For the purpose of the Commission’s customer survey, it requested customer data from the merging parties. Finro submitted a list of a subset of Finro customers compiled from Finro’s list of debtors (limited to the top 1 000 customers); Weirs provided a full list of Weirs customers. The Commission submits that, in view of the very small number of retail customers in the Shield list and the limited sample of Makro customers provided by the merging parties, it did not include the Shield and Makro customers in the sample of customers to be surveyed. Therefore, the sample was drawn from the full list of Weirs customers and the top 1 000 customer list of Finro.

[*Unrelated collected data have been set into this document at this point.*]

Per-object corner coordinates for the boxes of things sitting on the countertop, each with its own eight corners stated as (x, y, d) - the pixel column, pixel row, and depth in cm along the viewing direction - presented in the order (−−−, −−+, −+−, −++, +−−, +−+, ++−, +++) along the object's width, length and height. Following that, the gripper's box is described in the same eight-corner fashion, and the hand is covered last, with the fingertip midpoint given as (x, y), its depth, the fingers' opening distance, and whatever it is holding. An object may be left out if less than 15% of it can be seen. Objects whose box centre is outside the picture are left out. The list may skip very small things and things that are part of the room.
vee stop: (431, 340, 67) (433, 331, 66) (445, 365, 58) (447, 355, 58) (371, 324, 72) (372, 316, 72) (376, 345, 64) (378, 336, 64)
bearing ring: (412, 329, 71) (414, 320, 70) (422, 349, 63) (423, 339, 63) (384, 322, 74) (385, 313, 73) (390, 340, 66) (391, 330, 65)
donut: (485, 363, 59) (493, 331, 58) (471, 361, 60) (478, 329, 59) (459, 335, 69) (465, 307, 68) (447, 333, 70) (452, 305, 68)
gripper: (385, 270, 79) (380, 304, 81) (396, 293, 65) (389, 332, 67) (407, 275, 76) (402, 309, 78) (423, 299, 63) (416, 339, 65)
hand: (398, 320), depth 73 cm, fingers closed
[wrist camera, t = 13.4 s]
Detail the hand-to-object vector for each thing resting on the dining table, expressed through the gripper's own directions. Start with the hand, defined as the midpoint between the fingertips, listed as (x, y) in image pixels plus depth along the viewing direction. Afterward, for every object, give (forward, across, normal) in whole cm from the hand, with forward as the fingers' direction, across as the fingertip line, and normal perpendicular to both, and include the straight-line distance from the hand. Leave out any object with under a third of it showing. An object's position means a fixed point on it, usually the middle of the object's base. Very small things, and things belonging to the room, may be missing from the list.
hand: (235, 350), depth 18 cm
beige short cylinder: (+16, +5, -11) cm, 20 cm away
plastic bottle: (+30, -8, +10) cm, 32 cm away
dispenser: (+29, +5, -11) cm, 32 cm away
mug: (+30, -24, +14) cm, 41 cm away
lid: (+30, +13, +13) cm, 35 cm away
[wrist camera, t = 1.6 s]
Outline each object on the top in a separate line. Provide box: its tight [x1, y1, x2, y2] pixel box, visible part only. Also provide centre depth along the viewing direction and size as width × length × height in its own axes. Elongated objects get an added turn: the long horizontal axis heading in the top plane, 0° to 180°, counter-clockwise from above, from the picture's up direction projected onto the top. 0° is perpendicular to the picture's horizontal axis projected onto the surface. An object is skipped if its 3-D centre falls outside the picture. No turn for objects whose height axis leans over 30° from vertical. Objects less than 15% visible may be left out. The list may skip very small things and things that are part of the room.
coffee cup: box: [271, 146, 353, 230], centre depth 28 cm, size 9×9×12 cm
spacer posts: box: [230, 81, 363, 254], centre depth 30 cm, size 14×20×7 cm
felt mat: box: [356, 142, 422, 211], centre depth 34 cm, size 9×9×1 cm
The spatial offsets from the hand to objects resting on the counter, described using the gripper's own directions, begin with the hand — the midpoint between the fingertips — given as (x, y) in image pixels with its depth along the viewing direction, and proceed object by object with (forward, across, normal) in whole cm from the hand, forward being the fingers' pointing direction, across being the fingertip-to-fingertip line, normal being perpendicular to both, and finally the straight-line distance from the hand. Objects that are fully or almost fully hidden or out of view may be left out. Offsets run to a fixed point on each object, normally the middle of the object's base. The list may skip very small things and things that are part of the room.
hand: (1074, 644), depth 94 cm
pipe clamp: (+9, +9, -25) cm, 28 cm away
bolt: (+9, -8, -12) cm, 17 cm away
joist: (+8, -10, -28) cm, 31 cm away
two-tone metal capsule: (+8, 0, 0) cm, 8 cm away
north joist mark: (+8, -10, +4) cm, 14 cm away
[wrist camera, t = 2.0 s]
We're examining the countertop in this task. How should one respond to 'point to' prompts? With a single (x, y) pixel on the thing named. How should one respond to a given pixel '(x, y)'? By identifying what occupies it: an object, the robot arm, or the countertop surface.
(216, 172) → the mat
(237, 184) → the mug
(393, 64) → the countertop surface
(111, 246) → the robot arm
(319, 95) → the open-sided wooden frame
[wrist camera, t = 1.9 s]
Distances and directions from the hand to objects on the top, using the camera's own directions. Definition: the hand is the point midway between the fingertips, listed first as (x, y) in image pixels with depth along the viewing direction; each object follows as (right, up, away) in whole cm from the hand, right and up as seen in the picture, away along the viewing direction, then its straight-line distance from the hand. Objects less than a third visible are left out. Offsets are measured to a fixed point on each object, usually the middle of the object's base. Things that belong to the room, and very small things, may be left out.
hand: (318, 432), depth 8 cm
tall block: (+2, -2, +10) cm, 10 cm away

The Commission determined the total sample size as 399. In the case of Weirs 253 customers21 were selected and in the case of Finro 146 customers22. Customers were furthermore divided into four groups according to the relative value of their purchases during 2008, namely (i) very large; (ii) large; (iii) medium; and (iv) small.23 This allowed for the testing of correlations between customer responses to specific questions and the relative size of the customers.
It is noted that sample size is an extremely important factor in understanding the issues pertaining to the statistical analysis in this case. More specifically, it is essential to note the extent to which the original sample size of 399 shrinks with subsequent splicing of the data, as explained in more detail in the paragraphs below.
The Commission determined the total sample size from all available Weirs and Finro customer data such that the sample proportion of all Weirs and Finro customers with a specific attribute is within 0.05 (i.e. 5%) of the proportion with that attribute among all Weirs and Finro customers with a probability of at least 0.95. The Commission thus set out to be at least 95% certain that the sample proportion differs by less than 0.05 of the population proportion (also see paragraph 86 below).
Regarding the sizes of the customers included in the sample, the Commission states that “due to the relatively larger effects of the large customers’ actions on the merging parties’ business than the effects of smaller customers’ actions, we endeavoured to ensure that large customers in particular were reached during the course of the survey”. This approach ties in with the fact that the relatively larger customers, in terms of the value of their annual purchases from the merging parties, have a proportionately larger effect on the RDRs than the smaller customers. However, although this approach is correct from a RDR calculation perspective (i.e. a quantitative approach), it is not particularly sympathetic towards the potential effects of the proposed acquisition on the smaller customers, who from a public interest (i.e. SMME) perspective, may be the most vulnerable (see paragraphs 202 to 209 below that deal with SMMEs).
Diversion ratio data and analysis
For an understanding of certain pertinent issues in this case, inter alia survey design/construction and execution and the testing of the empirical robustness of the statistical data (i.e. statistical inference), it is important to quote the relevant survey questions that were used in or influenced the Commission’s calculations of the diversion ratios. These questions are quoted below:
Question 2:
“Whose customer”.
This indicates from which store list, either Finro or Weirs, the respondent was drawn. Note that this question was not asked from respondents, i.e. it was not “read out”, but taken from the data provided by the merging parties.
Question 5:
“Total spend of customer in 2008”.
This is the amount spent by the respondent at either Finro or Weirs in 2008. Note that this question was also not asked/read out, but taken from the data submitted by Finro and Weirs.
Question 11:
“Which of the following stores do you mainly buy your groceries for your shop from?”
Question 30:
“If [insert whichever is applicable from [the answer to] question 11] was no longer available what would your next best alternative be for buying groceries for your shop?”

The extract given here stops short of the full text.